(Data provided begins)

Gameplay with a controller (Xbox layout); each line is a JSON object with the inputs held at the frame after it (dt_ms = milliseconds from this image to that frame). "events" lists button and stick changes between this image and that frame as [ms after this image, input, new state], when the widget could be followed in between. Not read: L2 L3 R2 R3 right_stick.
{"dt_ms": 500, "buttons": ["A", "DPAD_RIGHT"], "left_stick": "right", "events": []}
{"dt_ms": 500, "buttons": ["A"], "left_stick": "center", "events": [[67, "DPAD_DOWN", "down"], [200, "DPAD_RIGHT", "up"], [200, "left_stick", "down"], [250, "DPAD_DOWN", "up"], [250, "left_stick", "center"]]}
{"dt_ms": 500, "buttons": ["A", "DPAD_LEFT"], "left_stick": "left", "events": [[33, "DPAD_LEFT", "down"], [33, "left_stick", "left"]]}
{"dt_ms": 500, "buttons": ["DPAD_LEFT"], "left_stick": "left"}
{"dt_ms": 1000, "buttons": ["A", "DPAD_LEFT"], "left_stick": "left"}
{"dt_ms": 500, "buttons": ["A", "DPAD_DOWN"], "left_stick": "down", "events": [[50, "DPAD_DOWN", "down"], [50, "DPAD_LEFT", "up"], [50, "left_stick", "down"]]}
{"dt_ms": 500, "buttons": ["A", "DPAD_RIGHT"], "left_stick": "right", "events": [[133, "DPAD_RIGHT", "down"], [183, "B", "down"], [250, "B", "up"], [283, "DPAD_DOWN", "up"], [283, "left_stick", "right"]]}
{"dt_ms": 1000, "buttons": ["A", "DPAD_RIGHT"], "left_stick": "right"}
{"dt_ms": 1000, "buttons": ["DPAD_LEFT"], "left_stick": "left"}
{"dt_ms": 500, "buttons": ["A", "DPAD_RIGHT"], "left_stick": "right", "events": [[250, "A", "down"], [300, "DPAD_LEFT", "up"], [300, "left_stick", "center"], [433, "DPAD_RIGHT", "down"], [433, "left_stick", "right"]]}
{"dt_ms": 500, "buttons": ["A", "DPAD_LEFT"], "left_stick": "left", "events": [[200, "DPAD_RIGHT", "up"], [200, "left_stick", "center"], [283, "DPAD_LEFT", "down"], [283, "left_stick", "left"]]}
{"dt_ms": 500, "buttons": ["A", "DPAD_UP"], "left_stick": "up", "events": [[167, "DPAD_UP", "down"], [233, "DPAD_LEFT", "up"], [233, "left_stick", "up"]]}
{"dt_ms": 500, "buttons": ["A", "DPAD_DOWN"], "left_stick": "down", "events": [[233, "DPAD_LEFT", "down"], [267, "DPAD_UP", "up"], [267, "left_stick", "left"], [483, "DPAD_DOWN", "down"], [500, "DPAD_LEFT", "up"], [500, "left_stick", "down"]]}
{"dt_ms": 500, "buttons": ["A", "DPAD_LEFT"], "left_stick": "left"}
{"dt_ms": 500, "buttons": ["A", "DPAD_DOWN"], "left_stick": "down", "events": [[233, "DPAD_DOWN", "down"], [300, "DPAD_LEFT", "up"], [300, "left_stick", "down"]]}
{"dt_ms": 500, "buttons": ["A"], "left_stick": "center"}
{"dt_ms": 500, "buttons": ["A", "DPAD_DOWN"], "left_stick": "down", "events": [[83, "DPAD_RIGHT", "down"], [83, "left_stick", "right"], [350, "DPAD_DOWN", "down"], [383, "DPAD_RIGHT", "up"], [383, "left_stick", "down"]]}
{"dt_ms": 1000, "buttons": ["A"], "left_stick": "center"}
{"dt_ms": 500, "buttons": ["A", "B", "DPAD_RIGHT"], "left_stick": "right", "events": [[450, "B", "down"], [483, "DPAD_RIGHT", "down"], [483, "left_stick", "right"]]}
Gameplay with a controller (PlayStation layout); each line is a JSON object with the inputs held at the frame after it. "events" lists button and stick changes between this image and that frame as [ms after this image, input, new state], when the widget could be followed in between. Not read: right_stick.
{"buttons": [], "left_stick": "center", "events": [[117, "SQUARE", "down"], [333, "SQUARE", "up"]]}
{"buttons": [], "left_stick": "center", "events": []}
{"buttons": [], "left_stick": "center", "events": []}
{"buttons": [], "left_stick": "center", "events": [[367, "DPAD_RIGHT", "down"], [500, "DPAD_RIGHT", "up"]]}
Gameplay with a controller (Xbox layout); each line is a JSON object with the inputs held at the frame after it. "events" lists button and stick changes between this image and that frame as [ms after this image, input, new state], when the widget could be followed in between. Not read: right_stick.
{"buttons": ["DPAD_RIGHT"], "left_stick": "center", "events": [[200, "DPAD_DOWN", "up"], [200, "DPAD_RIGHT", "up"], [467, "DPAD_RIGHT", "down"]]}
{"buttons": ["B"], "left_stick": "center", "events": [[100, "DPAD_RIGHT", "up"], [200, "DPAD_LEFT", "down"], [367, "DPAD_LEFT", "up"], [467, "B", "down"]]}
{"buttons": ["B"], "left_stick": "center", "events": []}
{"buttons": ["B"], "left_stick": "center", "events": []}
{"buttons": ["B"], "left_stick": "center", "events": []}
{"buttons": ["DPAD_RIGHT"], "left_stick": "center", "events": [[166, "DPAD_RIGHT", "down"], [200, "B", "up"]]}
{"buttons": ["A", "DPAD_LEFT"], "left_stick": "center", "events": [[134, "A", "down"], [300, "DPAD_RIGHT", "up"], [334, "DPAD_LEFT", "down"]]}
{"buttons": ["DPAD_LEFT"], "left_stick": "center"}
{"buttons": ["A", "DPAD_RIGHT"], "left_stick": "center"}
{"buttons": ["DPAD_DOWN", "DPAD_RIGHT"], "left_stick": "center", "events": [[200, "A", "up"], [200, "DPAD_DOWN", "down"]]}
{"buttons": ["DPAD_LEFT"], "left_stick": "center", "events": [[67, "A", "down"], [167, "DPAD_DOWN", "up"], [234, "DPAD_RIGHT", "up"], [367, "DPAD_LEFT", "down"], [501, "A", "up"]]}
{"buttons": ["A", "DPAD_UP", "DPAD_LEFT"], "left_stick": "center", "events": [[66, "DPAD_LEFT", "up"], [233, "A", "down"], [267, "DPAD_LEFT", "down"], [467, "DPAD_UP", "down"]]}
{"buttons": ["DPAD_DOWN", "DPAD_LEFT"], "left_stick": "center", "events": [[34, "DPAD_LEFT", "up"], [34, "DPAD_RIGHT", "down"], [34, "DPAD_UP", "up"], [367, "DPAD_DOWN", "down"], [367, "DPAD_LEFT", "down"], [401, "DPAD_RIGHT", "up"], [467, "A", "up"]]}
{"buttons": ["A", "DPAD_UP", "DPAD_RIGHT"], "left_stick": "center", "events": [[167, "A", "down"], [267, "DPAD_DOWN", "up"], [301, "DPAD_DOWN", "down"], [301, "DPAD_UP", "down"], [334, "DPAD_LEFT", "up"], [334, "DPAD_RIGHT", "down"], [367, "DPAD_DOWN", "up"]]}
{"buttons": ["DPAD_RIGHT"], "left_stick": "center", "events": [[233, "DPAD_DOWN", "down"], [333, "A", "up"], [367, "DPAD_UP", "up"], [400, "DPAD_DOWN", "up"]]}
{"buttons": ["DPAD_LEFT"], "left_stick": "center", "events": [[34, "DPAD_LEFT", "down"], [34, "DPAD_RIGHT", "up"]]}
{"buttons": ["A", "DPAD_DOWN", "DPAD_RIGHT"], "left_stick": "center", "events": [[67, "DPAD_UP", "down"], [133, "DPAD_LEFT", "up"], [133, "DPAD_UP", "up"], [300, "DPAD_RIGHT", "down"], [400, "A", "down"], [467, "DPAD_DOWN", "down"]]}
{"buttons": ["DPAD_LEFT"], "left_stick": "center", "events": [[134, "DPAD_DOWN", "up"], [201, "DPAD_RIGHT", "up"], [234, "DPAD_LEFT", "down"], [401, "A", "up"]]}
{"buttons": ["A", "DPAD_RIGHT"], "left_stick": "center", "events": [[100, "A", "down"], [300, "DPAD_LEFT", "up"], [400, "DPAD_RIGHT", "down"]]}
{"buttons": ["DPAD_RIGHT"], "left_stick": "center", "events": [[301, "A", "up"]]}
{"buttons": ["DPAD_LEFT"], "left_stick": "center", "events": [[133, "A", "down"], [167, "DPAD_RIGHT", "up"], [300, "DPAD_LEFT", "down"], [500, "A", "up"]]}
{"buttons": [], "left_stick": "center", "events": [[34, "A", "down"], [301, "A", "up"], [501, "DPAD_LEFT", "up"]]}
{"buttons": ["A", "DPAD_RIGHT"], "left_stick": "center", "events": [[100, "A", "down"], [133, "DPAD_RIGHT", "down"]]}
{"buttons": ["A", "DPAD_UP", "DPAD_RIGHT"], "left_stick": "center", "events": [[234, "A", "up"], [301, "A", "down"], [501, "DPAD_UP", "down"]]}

(Data provided ends)

▸ **Exercise directions**: The word to look for is "Xbox"; copy out every line of the entries that holds it.

▸ **Exercise result**:
Gameplay with a controller (Xbox layout); each line is a JSON object with the inputs held at the frame after it (dt_ms = milliseconds from this image to that frame). "events" lists button and stick changes between this image and that frame as [ms after this image, input, new state], when the widget could be followed in between. Not read: L2 L3 R2 R3 right_stick.
Gameplay with a controller (Xbox layout); each line is a JSON object with the inputs held at the frame after it. "events" lists button and stick changes between this image and that frame as [ms after this image, input, new state], when the widget could be followed in between. Not read: right_stick.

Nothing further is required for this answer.